Re: [hobbit] TCP/IP stats (bits/s) limited to 100M




On Jul 9, 2006, at 12:18 PM, Henrik Stoerner wrote:

OK, you got me on that one.

Not really, you inherited this ;) He is trying to get me, and his point is valid, but the tool 'works as designed', read on . . .



It seems that using COUNTER for the byte-counts in both the netstat- and ifstat-RRD's might be a good idea.

*might* being the operative word there

The question then
becomes "what's a suitable max" for these data ? Should I
assume they are 32-bit counters ? I know some of them are not
(e.g. Solaris has 64-bit counters for bytes in/out per interface).

exactly, and it is even more complicated than that . . . see below


I'll change it to a counter now, with MAX set to "unknown". The overflow
handling should still work correctly, if I understand the RRD
docs right.

I would not recommend this. Another major issue is counter resets instead of overflows (e.g reboot) get mistaken as wraps if the MAX is not correct. From what I recall, if you use counter and anything gets mistaken, you get a massive spike in the RRD making all the data relatively useless because the y axis autoscales to the spike.


With DERIVE=0 you acknowledge you won't handle counter wraps correctly (which are not that common anyway) but the result for all wraps/resets are benign with the NaN, which does *not* cause a spike. I am a firm believer in no data is better than bad data.

I am not opposing the ideal that COUNTER with correct max is the 'right way'. The problem with software that runs on so many platforms is the correct max is impossible to know for certain. Defining the MAX as just whatever 32/64 bits value is not adequate because reboots will cause spikes, you'd need to now the MAX for the particular metric and that is completely impossible to know absolutely. inbytes MAX would need to be different for 10Mb/s 100 1000, Token Ring 16Mb/s, etc, etc.

DERIVE=0 and NaN is a much better compromise than the spikes. And I would bet the farm reboots are a much more common event than counter wraps for the majority of environments.
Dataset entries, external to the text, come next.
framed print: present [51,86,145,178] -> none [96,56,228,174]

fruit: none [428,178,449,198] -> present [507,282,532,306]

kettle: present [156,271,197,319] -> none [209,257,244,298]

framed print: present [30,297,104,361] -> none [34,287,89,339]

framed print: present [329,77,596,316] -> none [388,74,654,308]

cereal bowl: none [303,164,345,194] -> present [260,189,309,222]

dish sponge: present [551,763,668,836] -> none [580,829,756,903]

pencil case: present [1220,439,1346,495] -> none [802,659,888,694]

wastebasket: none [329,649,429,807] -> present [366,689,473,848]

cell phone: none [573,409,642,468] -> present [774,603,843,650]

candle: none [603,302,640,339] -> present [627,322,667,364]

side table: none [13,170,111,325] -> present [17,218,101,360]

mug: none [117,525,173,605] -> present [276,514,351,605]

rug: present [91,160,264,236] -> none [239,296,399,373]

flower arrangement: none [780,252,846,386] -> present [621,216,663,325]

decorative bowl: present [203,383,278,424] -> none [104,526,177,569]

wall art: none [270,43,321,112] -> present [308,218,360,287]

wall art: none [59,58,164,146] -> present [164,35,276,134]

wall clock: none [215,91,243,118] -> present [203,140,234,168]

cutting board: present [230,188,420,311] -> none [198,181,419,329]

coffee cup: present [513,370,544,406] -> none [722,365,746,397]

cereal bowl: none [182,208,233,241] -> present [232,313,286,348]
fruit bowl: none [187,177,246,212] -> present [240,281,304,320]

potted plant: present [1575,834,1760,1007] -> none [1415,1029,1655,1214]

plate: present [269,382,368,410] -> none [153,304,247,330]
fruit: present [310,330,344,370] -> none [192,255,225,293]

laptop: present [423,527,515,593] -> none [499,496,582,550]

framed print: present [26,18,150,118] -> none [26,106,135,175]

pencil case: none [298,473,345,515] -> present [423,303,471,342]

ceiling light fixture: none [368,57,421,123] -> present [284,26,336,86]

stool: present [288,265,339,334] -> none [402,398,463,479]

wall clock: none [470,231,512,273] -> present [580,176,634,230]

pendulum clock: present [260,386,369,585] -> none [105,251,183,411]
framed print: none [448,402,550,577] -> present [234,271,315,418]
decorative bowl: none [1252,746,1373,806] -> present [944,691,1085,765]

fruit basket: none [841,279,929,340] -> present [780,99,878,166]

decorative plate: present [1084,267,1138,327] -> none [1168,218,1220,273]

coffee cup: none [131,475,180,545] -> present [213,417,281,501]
And Henrik, the net result to you will be answering an endless stream of emails regarding why every COUNTER RRD has spikes . . . I've been there, done that ;) I am almost 100% positive there is not *one* counter RRD in the larrd stuff, all DERIVE. It's not impossible rrdtool has changed to alleviate some of this, but from what I have read of your email streams it I haven't seen anything to support that.


scott